Zur Idee das Schulfach „Demokratie“ einzuführen

Es ist schon überraschend, dass nach der Bundestagswahl plötzlich die Erkenntnis zu entstehen scheint, dass vielleicht die Schulen doch einen Teil zur demokratischen Bildung von Menschen in diesem Land beitragen könnten.

Demokratiebildung, politische Bildung, Partizipation, Klassenräte – seit dem Wiederauftauchen des Themas Populismus und nach dem Einzug der AfD in den Bundestag fallen verschiedene Begriffe und Ansätze auf der Suche präventiven Mitteln gegen Extremismus. Viele Artikel, die an die medialen Strände zu dem Thema gespült werden, eint: Demokratie muss in die Schule.

Der alte Schlauch

Fast jeder Vorschlag und jedes (meist noch sehr vage) Konzept wird aber auf der selben Basis gedacht, die mEn zu wenig Veränderung führen kann.
Die grundsätzliche Haltung (ich entschuldige mich für diese Generalisierung, sie beruht lediglich auf meinen Erfahrungswerten) von Lehrerinnen und Lehrern ist, dass das Lernspielfeld, das Schülerinnen und Schüler zur Verfügung gestellt wird, stets da endet, wo der Vorstellungs- und Denkhorizont der Lehrerinnen und Lehrer selbst – und damit ihr sicheres Terrain – endet. Dahinter steckt möglicherweise die ihnen in ihrer Ausbildung vermittelte Kontrollfunktion und die Überzeugung, dass sie selbst die Oase der Wissensvermittlung sind und sich außerhalb lediglich nur Wüste, mit all ihren Gefahren und Irrwegen, befindet; und dass Kinder grundsätzlich Führung brauchen.

Diese Haltung ist per se keine demokratische (dabei verstehe ich demokratisch als Haltung, dem Gegenüber auf Augenhöhe zu begegnen und die Bereitschaft mich ernsthaft mit seiner Meinung auseinanderzusetzen und ergebnisoffen, jedoch lösungsorientiert, in die Auseinandersetzung zu begeben).

Schulfach „Demokratie“

Bei den meisten Vorschlägen, die zum Thema gemacht werden, ändert sich an der grundsätzlich autoritär bis autokratischen Haltung der Lehrerinnen und Lehrer nichts.
Der Vorschlag das Fach „Demokratie“ in Schulen einzuführen, ist dabei exemplarisch perfekt, wie lächerlich:
Sollte (!) darin wirklich Demokratie gelebt werden (z.B. SuS stimmen gemeinsam mit demder LehrerIn über Inhalte ab), wäre es wenigstens eine demokratische Erfahrung, die Schülerinnen und Schüler möglicherweise/hoffentlich soweit stärkt, dass sie darüber hinaus ermutigt und legitimiert auch in anderen Fächern und Schulsituationen ihre Meinung einbringen und auf ihre Rechte hinweisen.

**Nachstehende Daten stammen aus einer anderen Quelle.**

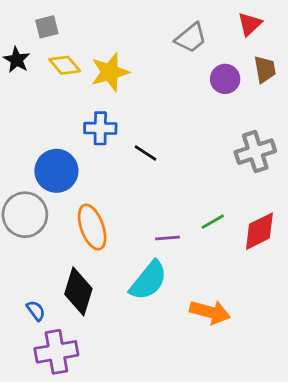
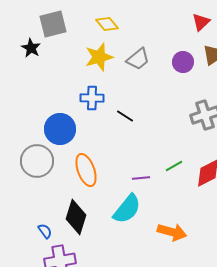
gray square: (47, 27) -> (53, 24), size x1.6
gray trapezoid: (191, 38) -> (138, 59), moved
yellow diamond: (65, 65) -> (107, 24), moved

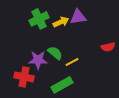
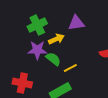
yellow arrow: (61, 22) -> (56, 39), moved
purple star: (38, 60) -> (37, 50), moved

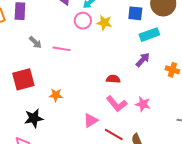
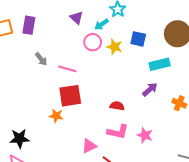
blue square: (135, 13) -> (138, 39), moved
red square: (23, 79) -> (70, 96), moved
pink L-shape: (117, 104) -> (118, 132), turned -45
black star: (34, 118) -> (19, 138), moved

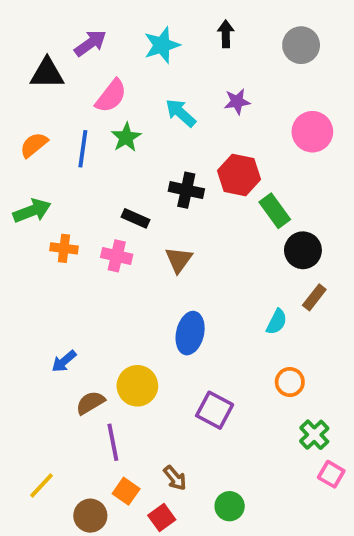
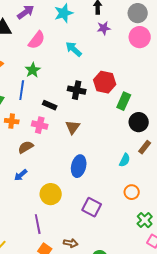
purple star: (237, 102) -> (104, 28), moved
pink circle: (312, 132) -> (140, 37), moved
green star: (126, 137) -> (33, 70), moved
blue line: (83, 149) -> (22, 90), moved
green rectangle: (275, 211) -> (124, 101), turned 60
blue arrow: (64, 361) -> (21, 175), moved
brown semicircle: (90, 403) -> (26, 147), moved
brown arrow: (175, 478) -> (71, 243), turned -40

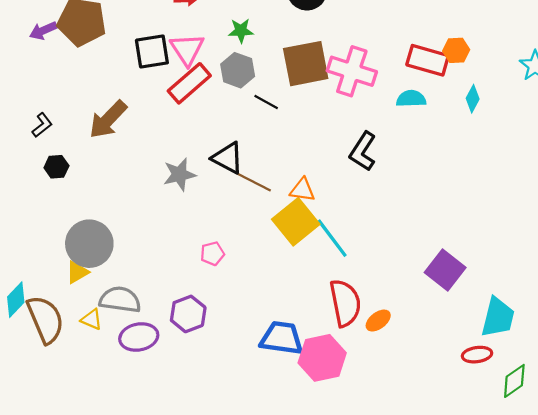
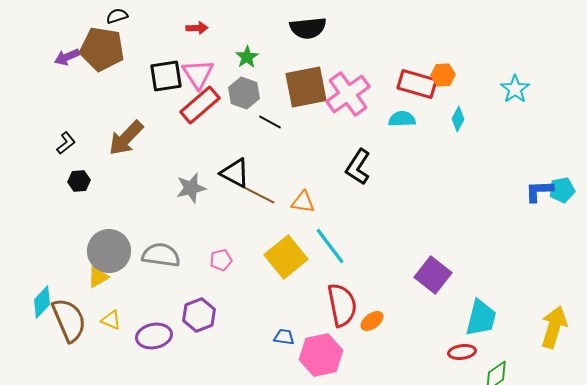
green star: (241, 31) -> (247, 57), turned -30
pink cross: (352, 71) -> (348, 94), turned 36
yellow square: (296, 222) -> (286, 257), moved
gray semicircle: (120, 300) -> (161, 255), moved
blue trapezoid: (282, 338) -> (284, 337), size x0.5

Wenn aber mit der oben skizzierten Haltung „Demokratie“ als Fach unterrichtet wird, bleibt es nichts als ein performativer Selbstwiderspruch, der wütend machen kann und sich nach Betrug anfühlt und möglicherweise auch ist.

Nur am Rande: Andere Vorschläge zum Thema bleiben meist bei Planspielen während des einmaligen Exkurs‘ in den Bundestag und beim Mitbestimmen, was das Buffet der Abschlussfeier der AbsolventInnen beinhalten soll, stehen.

Demokratische Haltung

Damit Demokratie in Schulen funktioniert, braucht es eine demokratische Haltung von Lehrerinnen und Lehrern und SchülerInnen und Schülern. Und das muss über Partizipation in Klassenräten hinausgehen und Wahlmöglichkeiten und Selbstbestimmung zulassen, auch wenn es möglicherweise nicht in das Lebensbild der einzelnen Lehrerinnen und Lehrer passt.
Und damit sich Lehrerinnen und Lehrer diesen Schritt trauen zu gehen, braucht es auch für sie selbst demokratisches Erleben in ihren Gremien (z.B. LehrerInnenKonferenzen). Denn wer nie gelernt hat auf Augenhöhe zu diskutieren und Entscheidungen gemeinsam zu finden, ohne dass derdie Chefin oder derdie Schulleiter sie fällt, hat mEn auch nicht die Berechtigung und Kompetenz „Demokratie“ zu „unterrichten“.

Positiver formuliert: Wer eine demokratische Haltung im Schulalltag lebt, benötigt kein Fach „Demokratie“.